Shaun, a North London loser, is a disappointment to his girlfriend, family, friends and flatmate. Only his mate Ed, an even bigger loser, looks up to him. Then flesh-eating zombies overrun the city and Shaun is forced to take responsibility for the survival of his corner of humanity…
Somewhere out there is a movie graveyard for the careers of British comedians — successful in home entertainment — who died a death trying to make an impact on the big screen. For every break-out Peter Sellers or John Cleese there are a dozen disappointments, as national institutions such as Morecambe and Wise, Smith and Jones, and… um, Cannon and Ball land with a thud.

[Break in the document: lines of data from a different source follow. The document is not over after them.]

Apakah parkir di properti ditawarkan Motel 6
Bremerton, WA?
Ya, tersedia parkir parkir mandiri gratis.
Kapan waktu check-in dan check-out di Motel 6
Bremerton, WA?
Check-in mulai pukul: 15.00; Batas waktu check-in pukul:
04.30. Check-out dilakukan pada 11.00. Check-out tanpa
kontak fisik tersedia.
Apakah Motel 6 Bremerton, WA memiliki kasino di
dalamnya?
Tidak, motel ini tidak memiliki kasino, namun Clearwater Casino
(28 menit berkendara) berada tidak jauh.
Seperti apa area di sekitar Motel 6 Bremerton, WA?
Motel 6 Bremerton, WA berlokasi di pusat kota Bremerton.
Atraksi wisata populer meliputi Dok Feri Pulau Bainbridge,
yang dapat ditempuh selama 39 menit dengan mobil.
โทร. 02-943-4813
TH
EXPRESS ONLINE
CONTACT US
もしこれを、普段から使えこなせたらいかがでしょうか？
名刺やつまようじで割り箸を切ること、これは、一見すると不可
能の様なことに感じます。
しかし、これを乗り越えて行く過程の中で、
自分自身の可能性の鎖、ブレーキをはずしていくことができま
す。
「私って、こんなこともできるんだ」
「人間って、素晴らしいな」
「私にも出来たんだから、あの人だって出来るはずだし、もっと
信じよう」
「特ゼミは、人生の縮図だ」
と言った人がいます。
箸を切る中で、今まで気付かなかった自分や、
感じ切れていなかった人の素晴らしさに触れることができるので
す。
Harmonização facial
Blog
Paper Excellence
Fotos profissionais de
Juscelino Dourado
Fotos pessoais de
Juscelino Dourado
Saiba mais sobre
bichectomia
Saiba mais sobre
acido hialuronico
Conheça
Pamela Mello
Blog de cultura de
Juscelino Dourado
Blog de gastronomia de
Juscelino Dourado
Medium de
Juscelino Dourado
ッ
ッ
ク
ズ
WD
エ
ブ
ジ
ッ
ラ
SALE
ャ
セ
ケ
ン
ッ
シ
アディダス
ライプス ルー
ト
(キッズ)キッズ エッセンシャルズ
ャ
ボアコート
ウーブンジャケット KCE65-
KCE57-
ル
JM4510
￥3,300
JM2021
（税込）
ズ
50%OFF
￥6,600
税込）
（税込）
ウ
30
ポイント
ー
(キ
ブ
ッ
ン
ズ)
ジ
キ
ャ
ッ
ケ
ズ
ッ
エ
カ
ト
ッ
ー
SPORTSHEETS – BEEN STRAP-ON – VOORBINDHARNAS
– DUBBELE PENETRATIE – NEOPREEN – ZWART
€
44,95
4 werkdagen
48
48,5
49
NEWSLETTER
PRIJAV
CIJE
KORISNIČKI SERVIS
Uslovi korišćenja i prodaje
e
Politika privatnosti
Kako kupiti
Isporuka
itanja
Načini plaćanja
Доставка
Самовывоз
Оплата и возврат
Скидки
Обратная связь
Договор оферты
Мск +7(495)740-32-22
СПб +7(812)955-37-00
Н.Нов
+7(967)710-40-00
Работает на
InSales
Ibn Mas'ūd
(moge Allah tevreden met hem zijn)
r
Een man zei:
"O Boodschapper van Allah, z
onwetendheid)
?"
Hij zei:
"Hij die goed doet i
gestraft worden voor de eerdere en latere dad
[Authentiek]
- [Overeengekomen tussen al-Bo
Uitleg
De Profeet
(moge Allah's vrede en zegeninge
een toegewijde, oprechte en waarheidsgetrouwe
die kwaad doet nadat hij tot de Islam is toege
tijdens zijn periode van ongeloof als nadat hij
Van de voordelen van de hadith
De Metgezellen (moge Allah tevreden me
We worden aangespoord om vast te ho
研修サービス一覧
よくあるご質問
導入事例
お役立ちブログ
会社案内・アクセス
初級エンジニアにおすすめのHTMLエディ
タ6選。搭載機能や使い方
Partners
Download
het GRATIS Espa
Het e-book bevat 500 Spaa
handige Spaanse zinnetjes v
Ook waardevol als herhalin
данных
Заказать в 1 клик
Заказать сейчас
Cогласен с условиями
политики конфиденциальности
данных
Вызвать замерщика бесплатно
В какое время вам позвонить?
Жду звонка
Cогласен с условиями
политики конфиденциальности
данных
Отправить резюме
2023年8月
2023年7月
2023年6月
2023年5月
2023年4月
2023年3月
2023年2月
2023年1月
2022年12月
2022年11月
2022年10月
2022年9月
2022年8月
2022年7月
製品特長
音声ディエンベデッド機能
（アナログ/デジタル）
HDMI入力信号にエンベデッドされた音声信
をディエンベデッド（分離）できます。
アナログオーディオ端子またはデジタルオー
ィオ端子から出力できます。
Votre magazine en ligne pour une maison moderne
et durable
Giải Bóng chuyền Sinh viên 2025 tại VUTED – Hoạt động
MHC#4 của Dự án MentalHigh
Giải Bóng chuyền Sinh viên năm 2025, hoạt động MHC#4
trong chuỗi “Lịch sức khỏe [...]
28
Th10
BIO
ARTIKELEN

In Shaun Of The Dead, director-writer Edgar Wright and star-writer Simon Pegg — plus many of their mates from the innovative Channel 4 sitcom Spaced — spin off a Resident Evil sketch wrapped-up inside five minutes in one episode into a whole feature.
This is a rare TV-to-film transfer that retains the things you liked on television but still comes on like a proper (if low-budget and shambolic) movie. A difference between American crazy comedy and the British variety is that Hollywood always puts out pretend losers as leads — in Bruce Almighty, for instance, we’re supposed to accept Jim Carrey as a failure, though he has a job on television and is living with Jennifer Aniston; Pegg’ s Shaun watches a lot of television and is living with a friend from college
who hates the friend from primary school who’s on a permanent visit.
The point is not to make you feel good, but to prompt laughs of horrified recognition that we really are like that. The basic joke is that Shaun stumbles zombie-like through his regular life, not paying attention to the Night Of The Living Dead crisis taking place in the background, but shapes up when society falls apart and, though still essentially useless, becomes the best chance his friends have to survive (most of them, it’s fair to say, don’t).
It’s a workable premise and the early scenes, with unnoticed zombies on buses, working checkout tills or snogging in the street, are creepy-funny. But the film gets impatient (especially in two or three awkward ‘serious’ bits) and eventually winds up down the pub, with beer on the table, inappropriate music on an apparently malign jukebox and hordes of zombie flesh-eaters hammering at the doors as idiot Ed (Nick Frost) tries to cheer up his just-dumped mate with, “It’s not the end of the world.”
A surprisingly good TV transfer for the Spaced crew. It may not exactly be Ealing, but it’s funny for long stretches. Even when in danger of self-destructing, it cadges laughs with smart lines, silly observations or blokish inside jokes about zombie movies, video games and pub nibbles.